• What you should do:
Find each line of the entries with the string "middle", please, and copy it.

• Data shown:
::::::::::
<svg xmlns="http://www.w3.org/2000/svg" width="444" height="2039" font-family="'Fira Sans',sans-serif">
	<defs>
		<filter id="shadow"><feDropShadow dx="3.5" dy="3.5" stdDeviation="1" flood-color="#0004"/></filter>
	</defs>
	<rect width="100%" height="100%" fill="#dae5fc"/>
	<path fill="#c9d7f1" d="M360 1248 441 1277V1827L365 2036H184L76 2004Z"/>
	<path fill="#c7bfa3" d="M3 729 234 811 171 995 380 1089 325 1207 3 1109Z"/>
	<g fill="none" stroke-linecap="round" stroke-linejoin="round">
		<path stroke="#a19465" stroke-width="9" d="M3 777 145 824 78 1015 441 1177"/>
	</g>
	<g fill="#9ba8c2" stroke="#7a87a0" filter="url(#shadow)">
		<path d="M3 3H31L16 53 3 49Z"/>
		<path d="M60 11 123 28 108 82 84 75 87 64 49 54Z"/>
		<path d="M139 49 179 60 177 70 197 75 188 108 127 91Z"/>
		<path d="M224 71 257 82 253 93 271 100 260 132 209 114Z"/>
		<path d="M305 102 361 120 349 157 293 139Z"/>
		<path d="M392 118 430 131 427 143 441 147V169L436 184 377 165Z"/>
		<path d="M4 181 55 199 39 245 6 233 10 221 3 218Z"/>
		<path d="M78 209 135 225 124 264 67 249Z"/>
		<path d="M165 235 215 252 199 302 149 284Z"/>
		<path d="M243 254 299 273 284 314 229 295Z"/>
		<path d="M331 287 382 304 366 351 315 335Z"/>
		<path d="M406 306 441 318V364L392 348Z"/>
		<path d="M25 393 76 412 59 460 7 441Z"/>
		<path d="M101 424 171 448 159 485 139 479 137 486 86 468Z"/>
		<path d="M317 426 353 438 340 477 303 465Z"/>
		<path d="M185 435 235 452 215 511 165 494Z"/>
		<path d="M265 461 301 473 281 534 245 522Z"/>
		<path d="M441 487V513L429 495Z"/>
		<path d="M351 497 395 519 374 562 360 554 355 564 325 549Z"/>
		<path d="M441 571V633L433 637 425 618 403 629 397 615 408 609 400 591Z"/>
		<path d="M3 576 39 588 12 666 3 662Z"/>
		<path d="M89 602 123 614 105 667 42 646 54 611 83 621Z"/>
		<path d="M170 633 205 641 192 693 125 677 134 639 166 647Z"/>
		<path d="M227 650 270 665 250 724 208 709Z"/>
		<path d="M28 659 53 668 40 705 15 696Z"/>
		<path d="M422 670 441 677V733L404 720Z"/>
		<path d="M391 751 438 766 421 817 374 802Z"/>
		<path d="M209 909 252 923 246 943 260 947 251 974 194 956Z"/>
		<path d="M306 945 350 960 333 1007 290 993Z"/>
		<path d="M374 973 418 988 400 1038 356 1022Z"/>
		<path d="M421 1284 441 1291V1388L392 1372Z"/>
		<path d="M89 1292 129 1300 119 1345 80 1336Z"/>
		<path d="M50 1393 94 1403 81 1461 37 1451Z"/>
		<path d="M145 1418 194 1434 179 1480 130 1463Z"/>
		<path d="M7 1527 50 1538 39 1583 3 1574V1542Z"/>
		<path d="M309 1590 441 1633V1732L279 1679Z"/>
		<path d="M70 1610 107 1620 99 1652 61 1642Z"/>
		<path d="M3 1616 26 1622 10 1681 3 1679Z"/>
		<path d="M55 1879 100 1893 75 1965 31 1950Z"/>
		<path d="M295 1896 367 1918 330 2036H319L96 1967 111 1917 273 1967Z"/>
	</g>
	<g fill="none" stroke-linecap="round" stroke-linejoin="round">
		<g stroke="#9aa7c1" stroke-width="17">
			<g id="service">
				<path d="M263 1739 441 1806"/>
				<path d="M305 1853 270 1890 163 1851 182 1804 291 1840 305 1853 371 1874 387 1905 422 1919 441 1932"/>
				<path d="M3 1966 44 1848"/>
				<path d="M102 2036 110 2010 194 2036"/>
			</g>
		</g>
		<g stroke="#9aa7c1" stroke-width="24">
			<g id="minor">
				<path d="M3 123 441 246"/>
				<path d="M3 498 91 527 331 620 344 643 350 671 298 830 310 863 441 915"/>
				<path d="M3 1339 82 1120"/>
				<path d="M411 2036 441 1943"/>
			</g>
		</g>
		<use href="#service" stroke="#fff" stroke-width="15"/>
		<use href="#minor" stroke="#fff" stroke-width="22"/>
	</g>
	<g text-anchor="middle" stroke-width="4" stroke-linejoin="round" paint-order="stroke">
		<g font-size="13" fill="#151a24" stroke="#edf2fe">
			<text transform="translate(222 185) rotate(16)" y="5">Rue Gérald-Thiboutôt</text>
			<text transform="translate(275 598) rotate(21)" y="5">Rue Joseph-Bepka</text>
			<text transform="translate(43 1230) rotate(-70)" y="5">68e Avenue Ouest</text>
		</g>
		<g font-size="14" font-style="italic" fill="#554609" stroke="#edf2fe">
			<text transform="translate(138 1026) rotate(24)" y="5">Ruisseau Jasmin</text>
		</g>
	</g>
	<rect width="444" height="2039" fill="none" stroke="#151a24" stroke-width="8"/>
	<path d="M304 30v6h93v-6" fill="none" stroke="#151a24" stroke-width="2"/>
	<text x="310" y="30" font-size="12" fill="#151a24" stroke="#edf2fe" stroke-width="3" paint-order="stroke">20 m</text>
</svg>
::::::::::
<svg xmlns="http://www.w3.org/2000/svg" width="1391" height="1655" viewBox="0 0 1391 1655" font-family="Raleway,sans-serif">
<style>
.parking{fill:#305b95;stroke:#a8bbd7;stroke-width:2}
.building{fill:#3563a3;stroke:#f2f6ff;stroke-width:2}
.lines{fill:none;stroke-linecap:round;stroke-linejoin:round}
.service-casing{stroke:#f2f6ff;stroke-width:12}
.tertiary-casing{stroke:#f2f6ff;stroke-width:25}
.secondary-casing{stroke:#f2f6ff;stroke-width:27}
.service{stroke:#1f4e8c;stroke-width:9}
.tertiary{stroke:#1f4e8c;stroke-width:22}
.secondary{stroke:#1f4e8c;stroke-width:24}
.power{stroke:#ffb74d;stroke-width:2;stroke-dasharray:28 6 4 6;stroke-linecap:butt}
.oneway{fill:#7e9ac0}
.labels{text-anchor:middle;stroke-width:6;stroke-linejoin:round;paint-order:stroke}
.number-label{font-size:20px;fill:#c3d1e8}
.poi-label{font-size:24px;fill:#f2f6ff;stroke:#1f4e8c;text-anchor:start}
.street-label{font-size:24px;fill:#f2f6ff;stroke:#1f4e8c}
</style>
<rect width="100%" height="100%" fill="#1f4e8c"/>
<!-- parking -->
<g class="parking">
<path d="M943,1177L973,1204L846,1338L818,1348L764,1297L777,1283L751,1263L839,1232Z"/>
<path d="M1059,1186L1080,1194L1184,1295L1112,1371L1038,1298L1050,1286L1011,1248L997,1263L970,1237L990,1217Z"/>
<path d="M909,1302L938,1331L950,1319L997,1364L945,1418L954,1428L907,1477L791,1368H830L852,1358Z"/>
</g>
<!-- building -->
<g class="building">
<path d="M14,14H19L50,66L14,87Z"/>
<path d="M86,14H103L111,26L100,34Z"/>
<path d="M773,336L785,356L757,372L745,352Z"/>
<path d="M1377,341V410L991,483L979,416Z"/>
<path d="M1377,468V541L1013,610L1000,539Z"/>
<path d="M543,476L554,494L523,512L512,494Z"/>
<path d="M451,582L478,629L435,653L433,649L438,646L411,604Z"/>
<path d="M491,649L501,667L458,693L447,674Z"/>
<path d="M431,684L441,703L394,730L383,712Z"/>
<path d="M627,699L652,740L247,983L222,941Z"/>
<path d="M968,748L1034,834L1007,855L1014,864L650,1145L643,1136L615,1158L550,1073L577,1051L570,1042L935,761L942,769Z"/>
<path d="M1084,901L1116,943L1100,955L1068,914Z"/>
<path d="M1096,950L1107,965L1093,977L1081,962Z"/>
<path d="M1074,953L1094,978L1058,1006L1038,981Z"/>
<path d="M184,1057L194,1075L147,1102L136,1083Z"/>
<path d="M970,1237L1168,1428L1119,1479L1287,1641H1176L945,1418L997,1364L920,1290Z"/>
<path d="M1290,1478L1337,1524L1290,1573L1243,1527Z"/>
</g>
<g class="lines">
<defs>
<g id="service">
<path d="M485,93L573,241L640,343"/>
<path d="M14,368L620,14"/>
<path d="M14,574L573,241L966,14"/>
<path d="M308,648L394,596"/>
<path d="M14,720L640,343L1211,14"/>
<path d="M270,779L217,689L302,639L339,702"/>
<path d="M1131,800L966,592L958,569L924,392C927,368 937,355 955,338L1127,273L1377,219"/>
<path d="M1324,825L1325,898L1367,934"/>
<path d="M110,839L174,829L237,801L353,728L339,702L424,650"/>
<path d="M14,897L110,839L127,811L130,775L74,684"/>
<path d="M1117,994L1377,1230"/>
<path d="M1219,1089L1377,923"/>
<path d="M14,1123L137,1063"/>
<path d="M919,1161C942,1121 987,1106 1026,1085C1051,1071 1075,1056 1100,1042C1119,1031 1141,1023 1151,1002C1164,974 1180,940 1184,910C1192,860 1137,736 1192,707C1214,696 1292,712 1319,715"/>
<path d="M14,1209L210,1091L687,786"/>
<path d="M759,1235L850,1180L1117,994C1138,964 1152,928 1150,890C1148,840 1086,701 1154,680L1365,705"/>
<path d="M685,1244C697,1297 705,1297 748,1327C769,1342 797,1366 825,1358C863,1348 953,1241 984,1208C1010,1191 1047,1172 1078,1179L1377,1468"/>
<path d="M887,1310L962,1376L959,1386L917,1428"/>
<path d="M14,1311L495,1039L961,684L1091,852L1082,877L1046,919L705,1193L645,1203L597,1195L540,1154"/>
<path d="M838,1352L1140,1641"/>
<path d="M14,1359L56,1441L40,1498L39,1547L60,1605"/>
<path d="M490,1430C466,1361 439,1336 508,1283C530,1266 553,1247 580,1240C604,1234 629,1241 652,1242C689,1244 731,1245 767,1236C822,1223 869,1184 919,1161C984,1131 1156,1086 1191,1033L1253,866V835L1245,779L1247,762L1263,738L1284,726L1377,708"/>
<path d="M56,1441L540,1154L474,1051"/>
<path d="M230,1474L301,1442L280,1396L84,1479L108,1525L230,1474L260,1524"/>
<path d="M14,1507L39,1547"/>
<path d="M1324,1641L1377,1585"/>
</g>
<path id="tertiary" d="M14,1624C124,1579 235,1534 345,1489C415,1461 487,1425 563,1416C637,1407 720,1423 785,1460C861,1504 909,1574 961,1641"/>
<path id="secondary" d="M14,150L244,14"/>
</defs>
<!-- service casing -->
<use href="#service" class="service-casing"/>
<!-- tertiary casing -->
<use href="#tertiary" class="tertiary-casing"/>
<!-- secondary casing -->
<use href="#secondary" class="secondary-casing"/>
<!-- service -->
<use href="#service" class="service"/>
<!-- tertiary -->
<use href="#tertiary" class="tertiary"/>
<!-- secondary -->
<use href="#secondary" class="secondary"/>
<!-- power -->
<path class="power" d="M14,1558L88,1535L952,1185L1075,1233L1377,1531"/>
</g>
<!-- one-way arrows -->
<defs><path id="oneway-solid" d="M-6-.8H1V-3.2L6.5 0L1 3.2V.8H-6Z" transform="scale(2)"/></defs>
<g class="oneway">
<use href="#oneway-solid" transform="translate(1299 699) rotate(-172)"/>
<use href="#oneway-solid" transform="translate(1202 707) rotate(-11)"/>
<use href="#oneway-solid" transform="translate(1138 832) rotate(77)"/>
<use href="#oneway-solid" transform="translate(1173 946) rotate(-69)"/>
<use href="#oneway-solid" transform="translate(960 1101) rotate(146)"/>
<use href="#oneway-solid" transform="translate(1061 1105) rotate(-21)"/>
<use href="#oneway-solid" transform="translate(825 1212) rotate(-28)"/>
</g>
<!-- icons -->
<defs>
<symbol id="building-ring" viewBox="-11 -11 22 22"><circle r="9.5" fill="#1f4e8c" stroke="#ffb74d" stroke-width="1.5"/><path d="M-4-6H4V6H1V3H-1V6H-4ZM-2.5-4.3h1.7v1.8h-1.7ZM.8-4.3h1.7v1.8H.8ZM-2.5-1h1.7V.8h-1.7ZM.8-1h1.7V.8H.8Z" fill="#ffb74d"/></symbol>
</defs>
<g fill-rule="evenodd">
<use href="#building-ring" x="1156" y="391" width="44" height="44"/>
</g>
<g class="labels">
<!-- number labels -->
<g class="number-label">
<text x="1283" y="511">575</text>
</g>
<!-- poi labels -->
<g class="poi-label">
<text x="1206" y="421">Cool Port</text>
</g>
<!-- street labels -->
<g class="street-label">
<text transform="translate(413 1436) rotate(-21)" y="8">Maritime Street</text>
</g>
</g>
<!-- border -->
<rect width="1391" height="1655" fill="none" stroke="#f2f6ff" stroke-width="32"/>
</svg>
::::::::::
• Output of the exercise:
	<g text-anchor="middle" stroke-width="4" stroke-linejoin="round" paint-order="stroke">
.labels{text-anchor:middle;stroke-width:6;stroke-linejoin:round;paint-order:stroke}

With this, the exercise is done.